On a déjà lu des romans sur la dictature, toutes les dictatures qui ont accablé l’Amérique latine. Alejandro Zambra change la focalisation en présentant la dictature de Pinochet du point de vue de quelques personnages secondaires : des gens qui n’ont pas pris position et surtout des enfants. Le narrateur des première et troisième parties est un jeune garçon de neuf ans né sous la dictature qui raconte ce qu’il a vu et en creux, ce qu’il n’a pas compris. Vingt ans après, devenu écrivain, il écrit pour tenter de comprendre qu’elle fut sa place, celle de ses parents et d’une certaine Claudia qui lui confia la mission d’espionner son oncle après le tremblement de terre de 1985.
« Nous arrivons au stade National.

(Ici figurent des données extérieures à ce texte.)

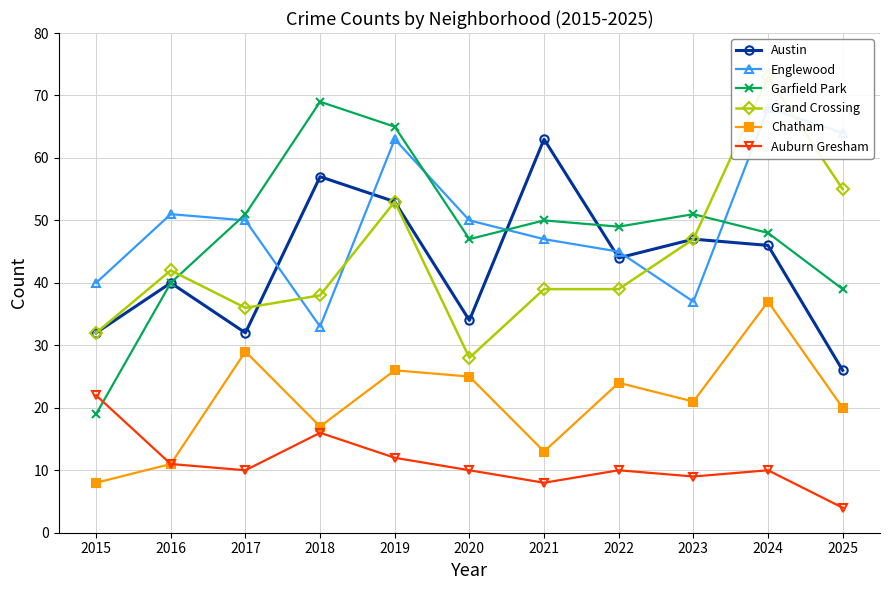

How many lines are shown in the chart?

6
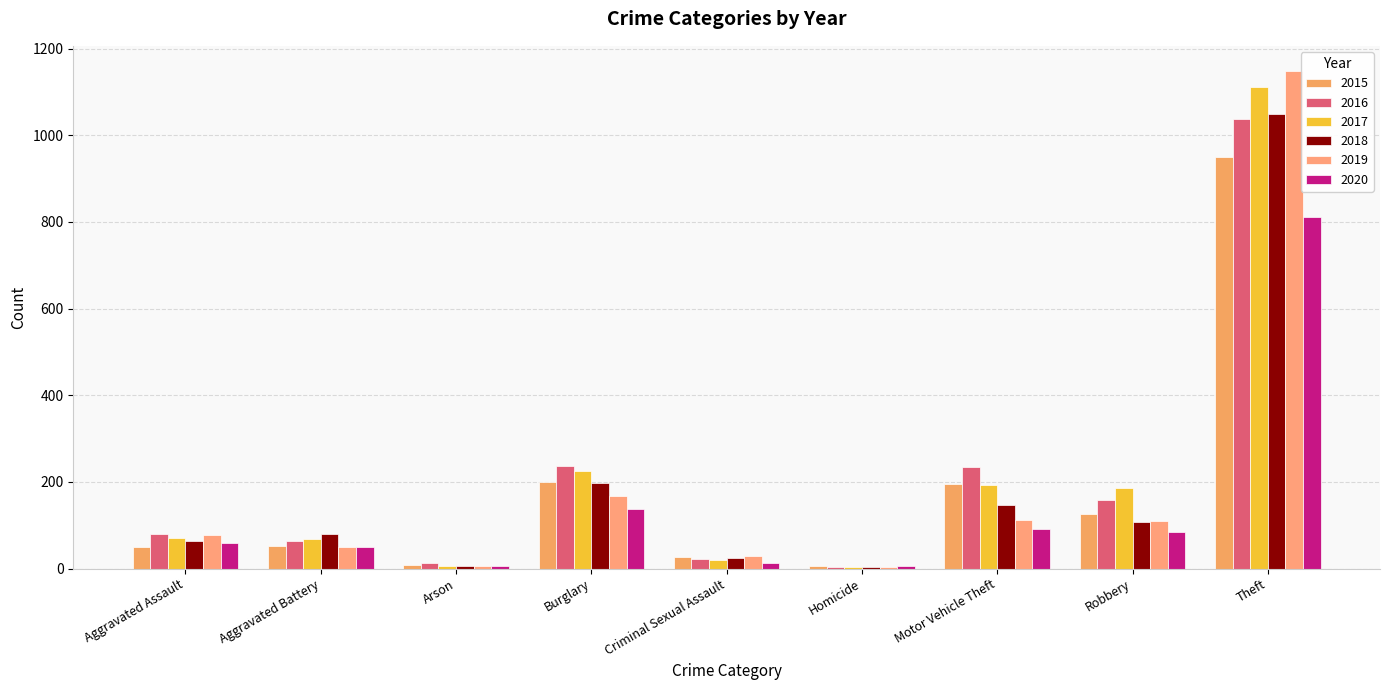

What is the spread (max minus min) of values at Robbery?

101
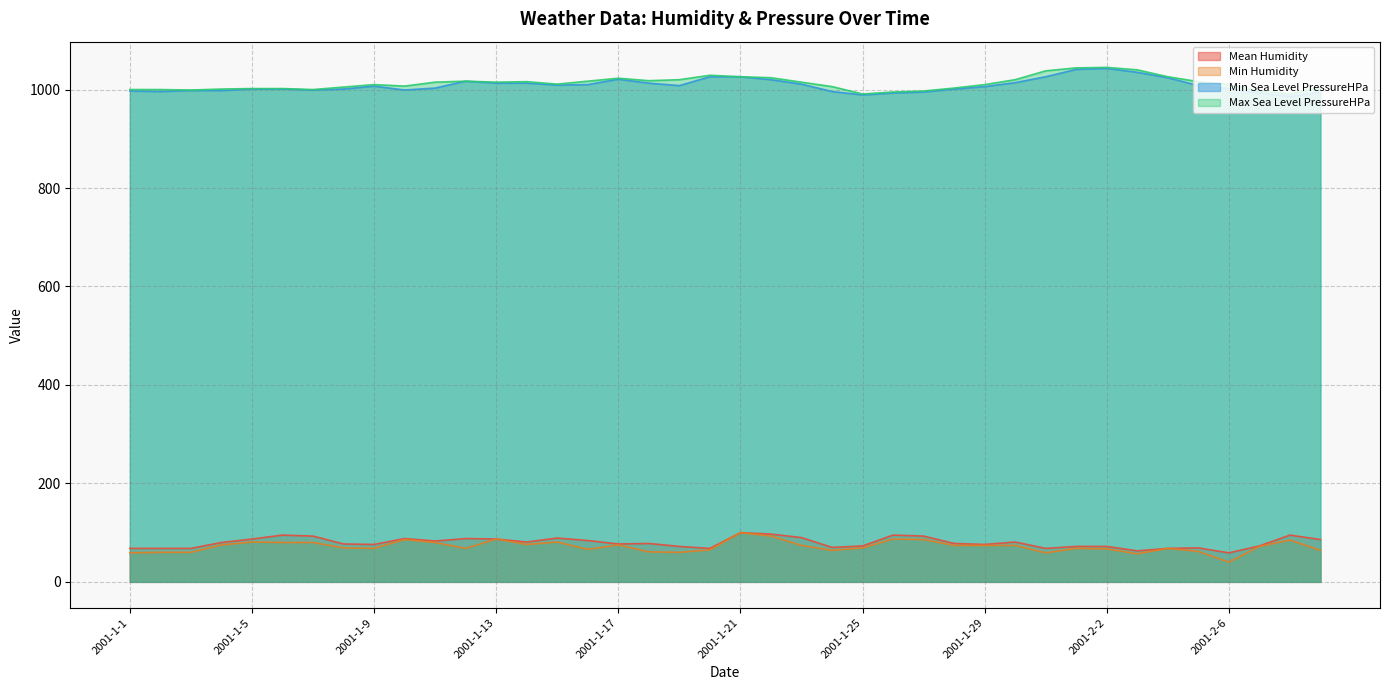

Which series has the largest total across all categories?

Max Sea Level PressureHPa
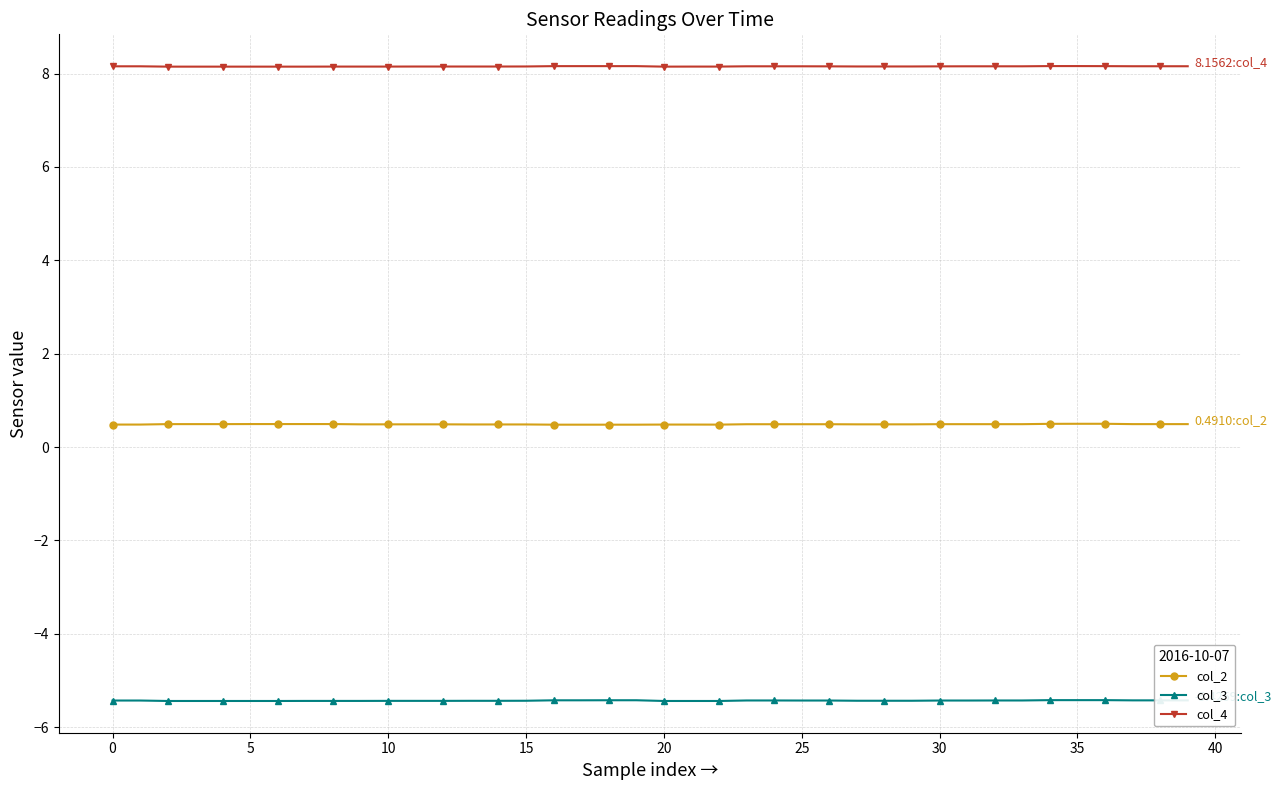

What is the sum of all col_3 values?

-217.3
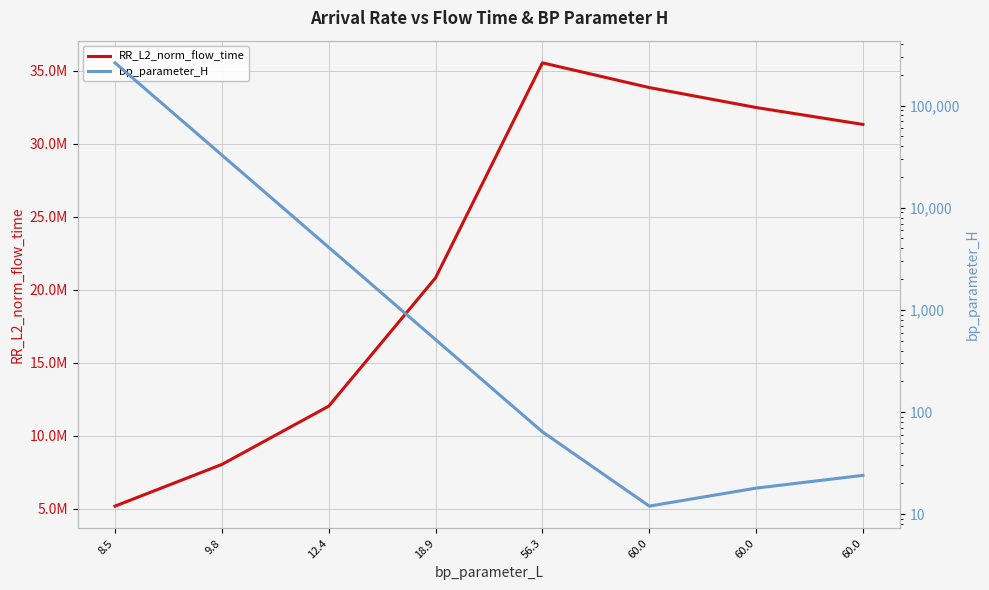

True or false: RR_L2_norm_flow_time and bp_parameter_H cross at least once.

False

Le plus grande centre de détention, en 1973, n’a jamais été pour moi qu’un terrain de football. »
A maintes reprises, le narrateur devenu adulte exprime ses difficultés à expliquer tel ou tel comportement, c’est comme s’il avait été amputé de la mémoire : il a perdu le point de vue de l’enfance, mais n’a aussi jamais eu en main les cartes qui lui permettraient de déchiffrer le comportement de ses parents.
« Vous aussi, vous faisiez de la politique. Tous les deux. En vous tenant à l’écart, vous souteniez la dictature… ».
Le petit garçon curieux mais d’une certaine manière insouciant compte tenu de l’époque, est devenu un jeune homme en questionnement, qui a choisi l’écriture pour interpréter sa vie :
« J’ai essayé ensuite de continuer à écrire. Je ne sais pas très bien où je vais. Je ne veux parler ni d’innocence ni de faute ; je veux seulement éclairer quelques recoins, les recoins où nous étions ».
Pour ce faire, l’écrivain ne raconte pas chronologiquement les étapes de son passé. Les événements passés sont entrecoupés par des épisodes du présent de l’écriture. Dans un cahier, le narrateur raconte, parfois sous plusieurs formes, les visites à ses parents, les retrouvailles avec Claudia et le devenir de son manuscrit qu’il fait lire à son ancienne petite amie. C’est une façon assez déconcertante d’aborder le genre autobiographique, si tant est qu’il s’agisse de ça. « C’est mon livre, je ne peux pas ne pas y être » déclare l’écrivain-narrateur.
La troisième partie de ce roman s’intitule « la littérature des fils », c’est-à-dire celle de ceux qui étaient enfants pendant la dictature, pendant que leurs parents s’engageaient pour ou contre quelle que soit leur attitude. « Les fils », ce sont ceux qui ne comprenaient pas alors ce qui se passait, qui vivaient leur vie d’enfants comme derrière un voile dans la mesure où leurs parents tentaient de leur donner une vie normale. Ce qui, on le comprend ici, a créé une certaine confusion qui se traduit par une narration atypique, non linéaire. Entre les lignes du récit d’enfance, on lit les silences, les secrets, la répression.
Personnages secondaires
Alejandro Zambra traduit de l’espagnol par Denise Laroutis
L’Olivier, 2012
ISBN : 978-2-87929-862-7 – 166 pages – 17.50 €
Formas de volver a casa, parution au Chili : 2011
Tu m’as donné bien envie de le lire. Le sujet est moins « gentil » que celui du roman que j’ai lu. Je pense que son type de narration et son point de vue doivent être intéressant comme tu le dis sur un sujet beaucoup plus grave.
A mon humble avis, ce qu’il ne faudrait pas, c’est qu’il emploie tout le temps cette même technique narrative…
Pourquoi pas ? Seule la construction pourrait me freiner un peu…
Rien d’incompréhensible, c’est juste original.
Même appréhension que Kathel…
Je trouve ça plutôt intéressant de bousculer les codes traditionnels de narration.
Une lecture entre les lignes. Pas trop épuisant, à la fin ?
pas du tout.
pour une fois, tu n’as pas l’air complètement convaincue, alors je vais laisser ce livre , je dois réussir à avancer dans tous ceux que je dois lire absolument!
Luocine
Je ne suis pas déçue par cette lecture, juste un peu déstabilisée par cette façon inattendue de raconter l’enfance.
Je l’a reçu de la part des chroniques de la rentrée, ce que tu as écrit m’interpelle et me rend curieuse … Au moins, je sais que la narration est originale ! Un bon point, déjà ! 😀
Oui, c’est toujours intéressant d’explorer de nouvelles formes narratives autour d’un thème, surtout un thème aussi classique que l’enfance.